As researchers and physicians try to identify ways to effectively treat and prevent COVID-19, the disease caused by the novel coronavirus SARS-CoV-2, some are studying whether high-dose intravenous immunoglobulin (IVIg) could work. IVIg is a common blood plasma product that is used to treat other immune disorders.
IVIg is purified from the mixed plasma of healthy people, with protein being the main component, which is abundant in bacterial antibodies and viral Immunoglobulin G (IgG). It is clinically used as an adjunctive therapy for the treatment of severe pneumonia caused by influenza, in addition to other immune disorders. There have now been several small studies of the use of IVIg in treating COVID-19.
This is different than using convalescent antibodies to treat the disease. Convalescent antibodies refer to taking the blood from people who have recovered from the disease, isolating the plasma, and using their immunoglobulins, a type of immune cell, to treat patients. IVIg is acquired from a more general healthy population, and hospitals typically already have it in stock.
“We want to help now and see what we could do with the product that is readily available,” Flemming Nielsen, president of the U.S. subsidiary of Switzerland-based Octapharma AG, told the Wall Street Journal.
Octapharma is studying whether IVIg can help COVID-19 patients and working with other companies to manufacture coronavirus-specific immunoglobulin.
It’s not known if off-the-shelf IVIg would be effective in treating COVID-19, and how it works is not well understood.
Last year, well before anyone had heard of COVID-19, there was an acute shortage of immunoglobulin in the U.S. It wasn’t a particularly new shortage at that time, either, although now, because of the pandemic, there are concerns of significant shortages.
In a January 2019 article written by John G. Boyle, president, and chief executive officer of the Immune Deficiency Foundation (IDF), he noted that manufacturing and distribution of Ig is complex. It is also considered a specialty drug, meaning it’s not usually available at the local pharmacy.
Michelle Vogel, vice president of patient advocacy for CSI Pharmacy, a specialty pharmacy, told WSJ, “We are just starting to recover from the shortage and this hit.”
Although it’s possible that IVIg will be effective, most in the field believe working with convalescent plasma makes more sense. Still, a retrospective study of 58 cases of severe or critical COVID-19 in the Wuhan Third Hospital from January to February 2020 suggested that IVIg within 48 hour of admission reduced ventilator use, reduced hospital and ICU length of stay, and ultimately improved 28-day mortality.

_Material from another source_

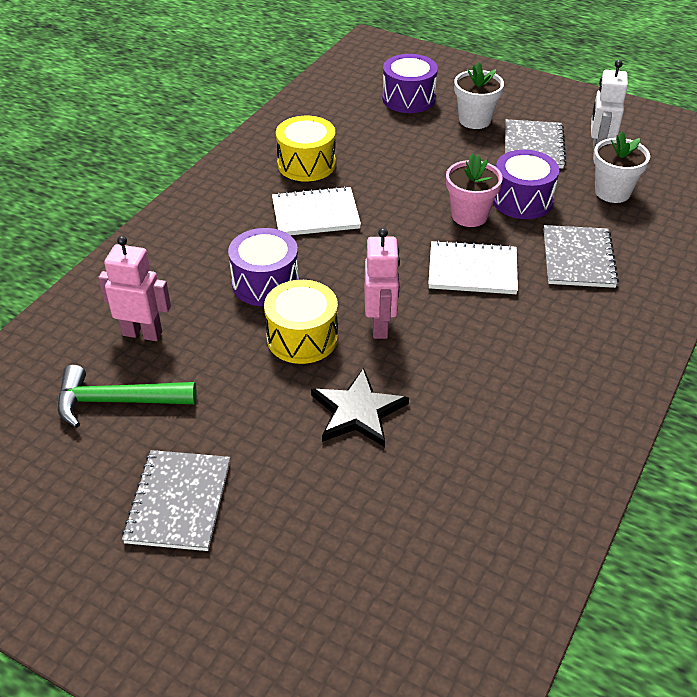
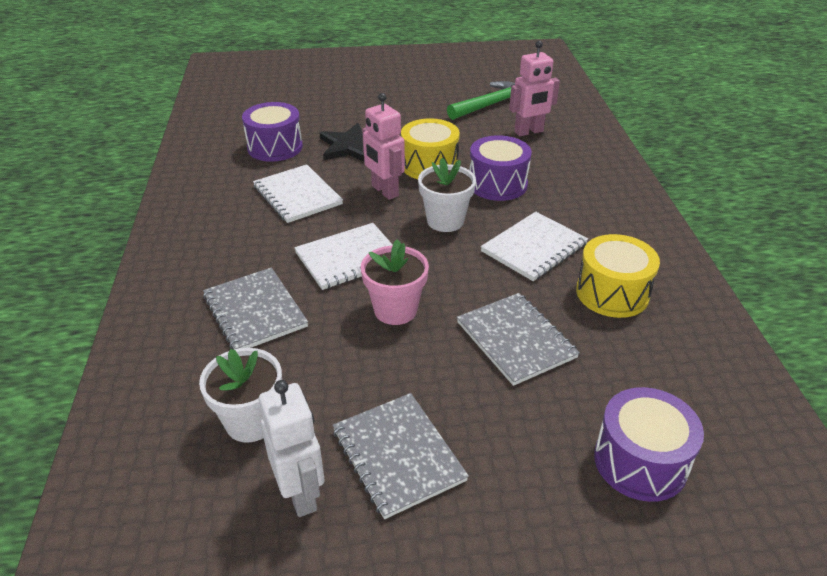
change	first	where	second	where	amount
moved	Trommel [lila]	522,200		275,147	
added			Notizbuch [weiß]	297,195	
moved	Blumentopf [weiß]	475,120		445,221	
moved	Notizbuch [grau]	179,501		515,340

A broader study of electronic medical records at eight treatment centers in China suggested the benefit was much smaller. Octapharma is supporting a trial of 20 patients at Sharp HealthCare hospitals in the San Diego area. Another company, Spain-based Grifols SA, has released non-peer-reviewed data showing antibodies in its IVIg products might bind to the virus, which suggests the products could help COVID-19 patients. The company is working to get a study going in Spain. And physicians at Sainte-Anne Hospital in Paris are launching a trial of IVIG in COVID-19 patients, potentially in 140 COVID-19 patients on mechanical ventilation.

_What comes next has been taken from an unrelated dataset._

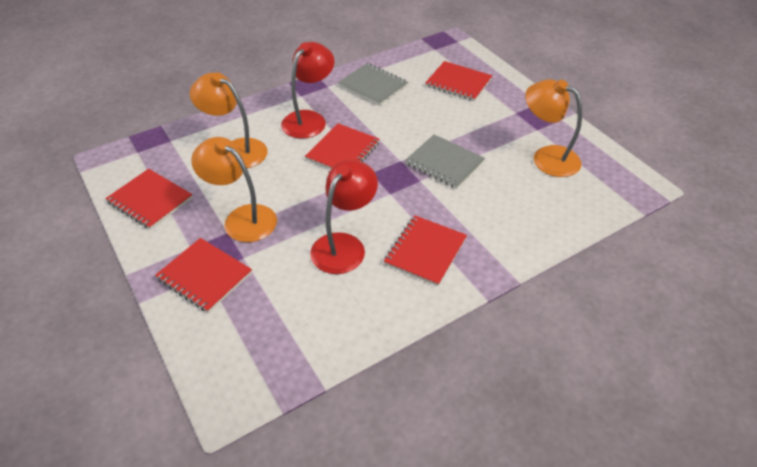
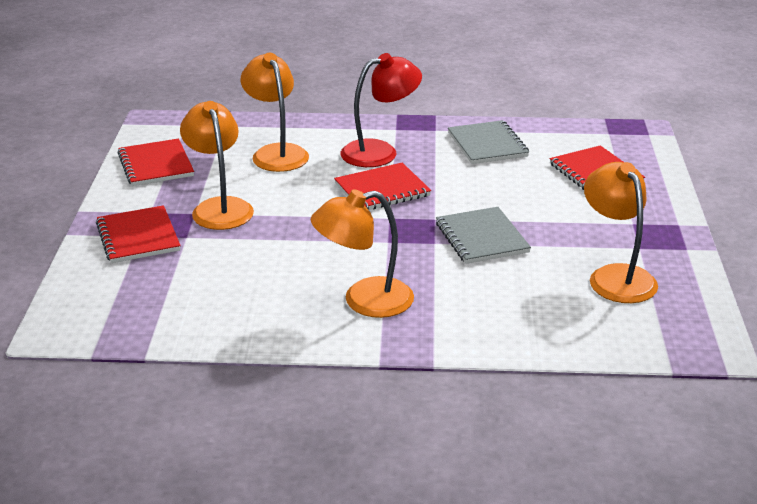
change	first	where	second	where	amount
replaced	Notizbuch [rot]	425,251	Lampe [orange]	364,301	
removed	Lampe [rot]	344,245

A big question, not only is effectiveness, but at what point during the disease would IVIg be effective, if at all. A study in three patients in China at the Jin Yin-tan Hospital in Wuhan seemed to suggest that IVIg works best early in the disease.
“The best timing of antivirals, if there are any, may lie on the phase before acceleration,” the researchers wrote. “When clinical deterioration begins, the first few days of deterioration may present a critical point when potent suppression of inflammatory cascade could save the patients from fatal immune-mediated injuries.”
They add, “The timing of IVIg administration is very critical in practice. Patients might not receive much benefit when overall systemic damage has already taken place.”